Checking emails? You’re probably holding your breath

The more unexpected a stimulus is – say, getting a text notification out of the blue – the more likely the body is to perceive it as a threat.


Although these reflexes aren’t harmful on occasion, they become an issue if they’re switched on all day, every day, because it shifts “the nervous system into a chronic state of threat,” Porges says. Hours of shallow breathing can make you feel exhausted after a day of work, he says, even if that work isn’t particularly stressful.

The lack of movement that comes from sitting in front a screen might also be a contributor to screen apnoea, says Dr David Spiegel, director of the Centre on Stress and Health at Stanford Medicine. Disrupted breathing is the result of “a combination of not just what you’re doing but what you’re not doing,” he says, adding that he noticed screen apnoea among patients who worked high-stress jobs for long hours without getting much exercise or sleep.
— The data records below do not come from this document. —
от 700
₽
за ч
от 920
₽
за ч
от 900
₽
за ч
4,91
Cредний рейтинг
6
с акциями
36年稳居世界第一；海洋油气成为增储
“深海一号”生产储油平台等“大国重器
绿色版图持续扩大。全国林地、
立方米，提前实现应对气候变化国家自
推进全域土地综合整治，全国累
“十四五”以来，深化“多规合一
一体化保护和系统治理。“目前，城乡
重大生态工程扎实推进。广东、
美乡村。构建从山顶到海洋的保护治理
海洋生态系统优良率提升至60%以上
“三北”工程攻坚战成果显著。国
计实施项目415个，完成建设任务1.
There are a few simple practices you can adopt for better breathing habits, even in our increasingly screen-bound lives.

Set up breath reminders

A few gentle-sounding alerts throughout the day can remind you to check in on your breathing, Nestor says.
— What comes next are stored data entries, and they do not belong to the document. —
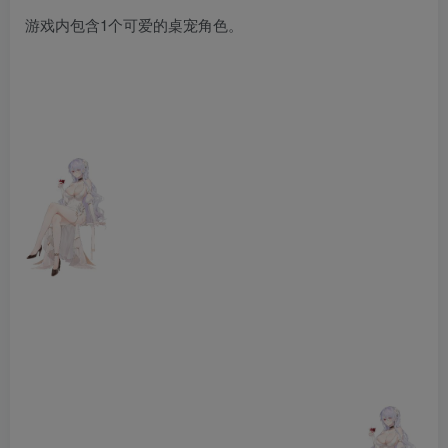
游戏内包含1个可爱的桌宠角色。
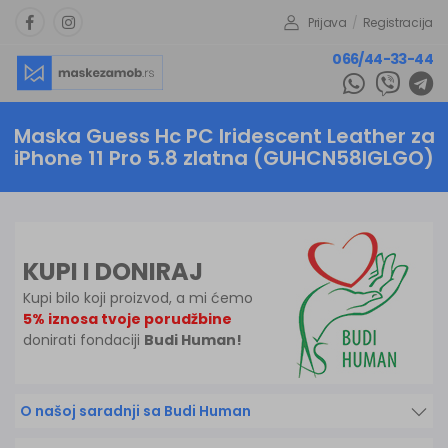
Prijava
/
Registracija
066/44-33-44
Maska Guess Hc PC Iridescent Leather za
iPhone 11 Pro 5.8 zlatna (GUHCN58IGLGO)
KUPI I DONIRAJ
Kupi bilo koji proizvod, a mi ćemo
5% iznosa tvoje porudžbine
donirati fondaciji
Budi Human!
O našoj saradnji sa Budi Human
Ask yourself: are you breathing through your mouth (often an indicator of shallow breath)? Are you breathing at all? The awareness helps you snap out of it, he says.

If you catch yourself breathing shallowly or not at all, try sighing audibly, Spiegel says. Studies suggest that can be a quick and easy way to reset breathing patterns. In a study published in January, Spiegel and his team found that although many breathing techniques are valuable, cyclic sighing – in which the exhale lasts longer than the inhale – is particularly effective for improving mood.

Try larger screens

Porges hypothesises that the larger your screen, the less mentally taxing it can be. “As you narrow the visual field, you’re increasing the demand on your nervous system to exclude everything outside of it,” he says. Responding to messages on a desktop monitor often feels easier than responding on a phone, which “is a more intensely focused constriction of movement,” Spiegel says.

Make your breaks count

People will often step away from their computers for a break only to end up responding to messages on their phones, Porges says. He suggested carving out a few moments to do things that don’t require too much mental effort – such as listening to music – so that your nervous system can switch from a state of focus and vigilance to one of relaxation.

Adding physical activity to your breaks – such as walking in nature – is another way of restoring balance, Spiegel says. It’s a simple thing, he said, “that can help our bodies work better”.